Relocated sectors is your OS trying to move the data from parts of the disk that cannot be magnetized to empty portions of disk to still give the disk a fighting chance.
I will use such disk for torrent
I also believe in this bathtub theory. Whenever I buy new electrical/mechanical equipment I stress test it for at least 24 hours. If it lasts this period it will most likely be OK.
Haven't done any torrenting in years...Might have to start now.
I still have a Hitachi Death Star that has yet to die on me after over 100,000 hours. Still spinning, he'll crap it out eventually.
This isn't a theory though. It is an established fact and is taught to students who pursue a Masters degree in Electronics. The actual graph is drawn up by manufacturing fabs to promote their lab's capabilities to major companies who want to use the fabs to create their electronics.
You do know why they are called the "Death Star", right?
I completely agree. I suffered a huge loss due to hard disk damage.
That's why I keep 3 sets of backups.
Originals on servers SSD.
First backup on server's HDD.
Second backup on backup server on local network.
Third backup on remote server in a different country.

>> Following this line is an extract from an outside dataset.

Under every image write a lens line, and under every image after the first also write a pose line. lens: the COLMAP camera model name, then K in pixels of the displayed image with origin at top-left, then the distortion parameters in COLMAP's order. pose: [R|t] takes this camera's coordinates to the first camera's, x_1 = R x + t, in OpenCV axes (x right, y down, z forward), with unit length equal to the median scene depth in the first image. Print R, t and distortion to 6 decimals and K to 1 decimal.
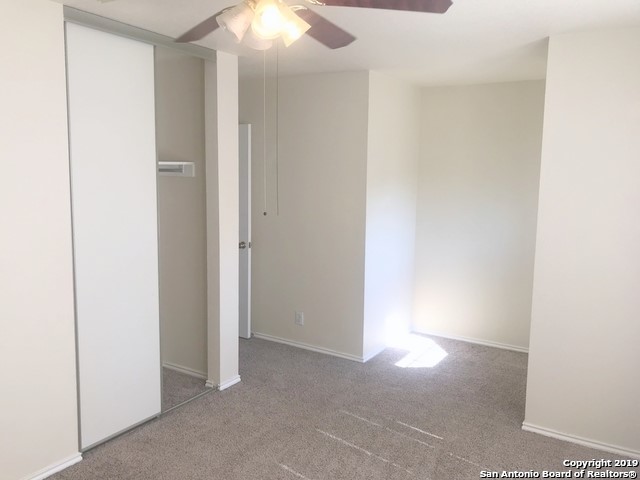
lens RADIAL K [[529.0, 0, 318.2], [0, 529.0, 240.4], [0, 0, 1]] dist [0.028896, -0.020379]
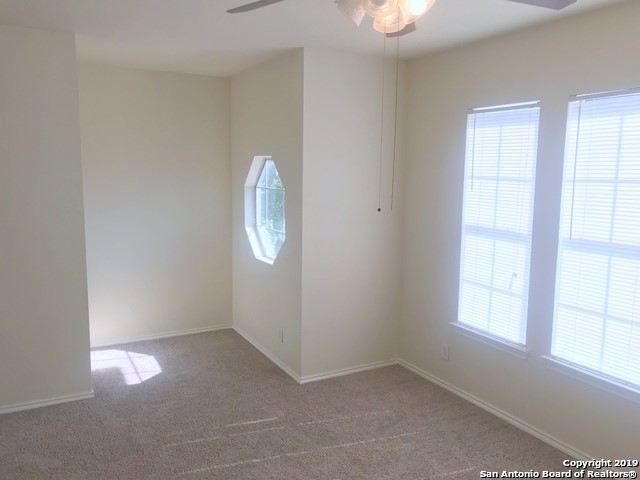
lens RADIAL K [[529.0, 0, 318.3], [0, 529.0, 239.3], [0, 0, 1]] dist [0.028896, -0.020379]
pose [[0.492488, -0.128535, 0.860775, -0.453948], [0.113049, 0.990103, 0.083166, -0.042026], [-0.862946, 0.056351, 0.502145, 0.299776]]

Some cases, I'll even backup the scripts to my github account, but since that process is manual, i do not count it towards my backup.
No, tell me!
The Hitachi "Desk Star" HDD got the nick name "Death Star" because of their high failure rates.
You did it right, which ensures that nothing will go wrong.
Let's just say I learnt it from "bad experiences"....
Nothing wrong with Death Stars. I have 2-3 that are >10 years old and still going strong.
Guess what? I bought another Death Star to replace this PoS Toshiba, the SMART and surface scans are solid with 161 on/off and around 180 PoH only. Comes with a 24 month guarantee too. Bargain for £1.